08:24 Parce que si la Banque Centrale aujourd'hui pose un diagnostic en disant "écoutez, pour l'instant l'inflation en ce moment c'est vraiment un phénomène de marge,
08:31 c'est un phénomène de profit", le message pour les salariés il est très simple,
08:35 si la Banque Centrale me dit que l'inflation est aujourd'hui déterminée par les profits,
08:39 et bien il est à ce moment là normal que moi je demande un rattrapage et que je demande une accélération de mes salaires.
08:44 Et c'est ça qui peut provoquer une spirale prix-salaire.
08:47 Donc même stratégiquement, tactiquement, j'ai du mal à comprendre cette insistance de la BCE sur cette question là.
08:54 - Et sur le plan macro-économique, Gilles, vous considérez effectivement qu'avec le retour progressif de l'offre de travail, de production,
09:04 et le jeu normal de la concurrence, ce sujet des marges est potentiellement derrière nous ?
09:10 - Oui, et c'est souvent le cas, les marges obéissent à des cycles, et là on a peut-être un cycle qui est plus accentué que d'habitude.
09:19 Mais deux choses l'une, soit les marges sont excessives parce qu'il y a des pratiques anticompétitives,
09:25 et à ce moment là elle revient aux autorités concurrentielles d'agir.
09:30 Il y a eu une très bonne série de tweets de Benoît Cœuret, qui est maintenant le patron de l'autorité de la concurrence en France,
09:38 qui dit voilà, si nous nous rendons compte qu'il y a des activités anticoncurrentielles, nous agirons.
09:43 Mais ça n'est pas du ressort de la Banque Centrale, et c'est probablement davantage structurel que conjoncturel.
09:49 - On verra, on en parlera avec une vision microéconomique dans un instant.
09:53 Intéressant de noter que dans un secteur où l'intensité concurrentielle est quand même historiquement élevée,
09:58 l'automobile par exemple, on voit tout de suite, à partir du moment où les chaînes de valeur se détendent,
10:02 on voit tout de suite le début d'une guerre des prix reprendre très vite le dessus.
10:07 Gilles, question bonus autour du plafond de la dette américaine, comme tous les deux ans,
10:11 le drama se prépare d'une certaine manière.
10:15 Sans aller jusqu'au scénario du défaut, évidemment, dont la probabilité n'est peut-être pas nulle,
10:22 nous disent les instruments de marché, mais quand même, quels peuvent être les impacts,
10:26 sans aller dans ce scénario extrême, quels peuvent être les impacts d'une crispation,
10:30 ou de la crispation habituelle qui va avoir lieu sans doute au congrès américain sur cette question,
10:37 dans le contexte actuel ?
10:39 Je pense qu'il y a quand même un point à surveiller, c'est quelles seront les concessions
10:44 que Joe Biden et les démocrates devront probablement à un moment ou à un autre amener
10:50 pour obtenir une décision positive des Républicains.

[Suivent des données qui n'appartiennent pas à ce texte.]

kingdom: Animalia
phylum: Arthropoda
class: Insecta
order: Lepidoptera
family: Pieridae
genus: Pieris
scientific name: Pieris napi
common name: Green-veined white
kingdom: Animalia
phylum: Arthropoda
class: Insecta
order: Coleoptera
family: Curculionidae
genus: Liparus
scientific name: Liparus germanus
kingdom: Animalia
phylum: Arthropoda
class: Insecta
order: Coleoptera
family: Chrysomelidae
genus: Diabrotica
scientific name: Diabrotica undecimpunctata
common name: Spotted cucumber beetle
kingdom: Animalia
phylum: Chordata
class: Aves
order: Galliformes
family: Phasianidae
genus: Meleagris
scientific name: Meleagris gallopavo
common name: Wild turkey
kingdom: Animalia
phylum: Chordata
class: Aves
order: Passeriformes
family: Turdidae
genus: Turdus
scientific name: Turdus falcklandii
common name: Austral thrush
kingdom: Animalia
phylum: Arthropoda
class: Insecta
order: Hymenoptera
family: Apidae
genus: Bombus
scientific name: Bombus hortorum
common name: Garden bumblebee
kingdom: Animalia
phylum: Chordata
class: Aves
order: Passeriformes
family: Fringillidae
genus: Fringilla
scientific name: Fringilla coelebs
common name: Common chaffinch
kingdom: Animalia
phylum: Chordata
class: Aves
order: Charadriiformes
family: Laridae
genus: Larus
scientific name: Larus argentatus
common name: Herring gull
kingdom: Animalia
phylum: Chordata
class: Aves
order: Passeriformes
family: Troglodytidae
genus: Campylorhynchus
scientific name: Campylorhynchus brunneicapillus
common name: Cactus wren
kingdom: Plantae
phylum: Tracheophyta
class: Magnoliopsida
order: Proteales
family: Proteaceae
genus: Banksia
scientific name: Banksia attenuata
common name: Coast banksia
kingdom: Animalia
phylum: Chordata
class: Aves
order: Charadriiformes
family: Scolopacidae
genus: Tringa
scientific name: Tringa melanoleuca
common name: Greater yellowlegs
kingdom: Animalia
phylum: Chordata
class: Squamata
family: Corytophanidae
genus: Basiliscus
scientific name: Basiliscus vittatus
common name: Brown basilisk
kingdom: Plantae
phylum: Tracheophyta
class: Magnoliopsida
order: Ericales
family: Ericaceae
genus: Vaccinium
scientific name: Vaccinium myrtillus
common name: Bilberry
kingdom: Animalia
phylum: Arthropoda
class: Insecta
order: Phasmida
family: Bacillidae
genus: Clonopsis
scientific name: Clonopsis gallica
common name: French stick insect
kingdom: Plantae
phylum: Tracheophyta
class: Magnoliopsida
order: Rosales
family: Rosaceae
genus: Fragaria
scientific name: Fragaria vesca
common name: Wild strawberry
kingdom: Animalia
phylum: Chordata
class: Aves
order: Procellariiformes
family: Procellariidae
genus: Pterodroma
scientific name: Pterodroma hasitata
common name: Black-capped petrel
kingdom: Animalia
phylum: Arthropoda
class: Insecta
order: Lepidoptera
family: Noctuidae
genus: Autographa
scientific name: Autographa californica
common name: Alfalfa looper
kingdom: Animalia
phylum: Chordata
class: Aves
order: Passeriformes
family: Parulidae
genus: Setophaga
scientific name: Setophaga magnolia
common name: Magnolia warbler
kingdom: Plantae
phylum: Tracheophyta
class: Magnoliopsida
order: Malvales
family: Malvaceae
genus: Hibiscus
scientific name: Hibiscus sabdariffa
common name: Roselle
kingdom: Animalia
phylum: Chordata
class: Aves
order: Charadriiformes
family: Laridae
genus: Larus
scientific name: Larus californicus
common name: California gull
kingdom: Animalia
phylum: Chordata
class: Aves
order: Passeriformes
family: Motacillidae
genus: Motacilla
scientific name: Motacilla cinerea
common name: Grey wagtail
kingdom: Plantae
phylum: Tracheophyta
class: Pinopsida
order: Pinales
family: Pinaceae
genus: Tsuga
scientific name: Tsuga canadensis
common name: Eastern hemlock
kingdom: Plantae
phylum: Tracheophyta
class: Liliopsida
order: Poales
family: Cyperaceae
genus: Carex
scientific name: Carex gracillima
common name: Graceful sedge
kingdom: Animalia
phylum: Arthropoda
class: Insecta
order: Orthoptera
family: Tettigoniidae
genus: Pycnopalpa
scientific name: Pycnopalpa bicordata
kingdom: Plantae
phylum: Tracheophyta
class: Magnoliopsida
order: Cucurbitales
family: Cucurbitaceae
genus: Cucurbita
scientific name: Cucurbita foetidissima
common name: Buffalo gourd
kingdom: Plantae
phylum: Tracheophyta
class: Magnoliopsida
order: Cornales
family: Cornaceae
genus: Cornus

10:54 Et si ces concessions se traduisent par un virage austéritaire un peu trop rapide
11:00 de la politique budgétaire américaine, là, ça peut avoir d'impact sur le cycle économique
11:07 dans la seconde moitié de 2023.
11:09 Moi, je n'ai pas vraiment de doute sur le fait qu'à la fin des fins, on trouve un deal.
11:14 La question pour moi, c'est quel sera le prix à payer pour ce deal,
11:17 et quel peut être l'impact sur la conjoncture dans la seconde moitié de 2023.
11:20 Pour moi, c'est ça la vraie question.
11:22 Un plafond de la dette qui est peut-être plus proche de nous que ce qu'on imagine,
11:25 les banques américaines sont en train de recalculer un peu la situation
11:29 avec des collectes de taxes qui ont été plus faibles finalement, visiblement,
11:34 rapproche peut-être un peu plus le plafond de la dette par rapport à ce qu'on pouvait envisager précédemment.
11:39 Merci beaucoup Gilles.
11:40 Gilles Mouecq, chef économiste du groupe AXA, qui est avec nous en visioconférence dans cette demi-heure d'émission.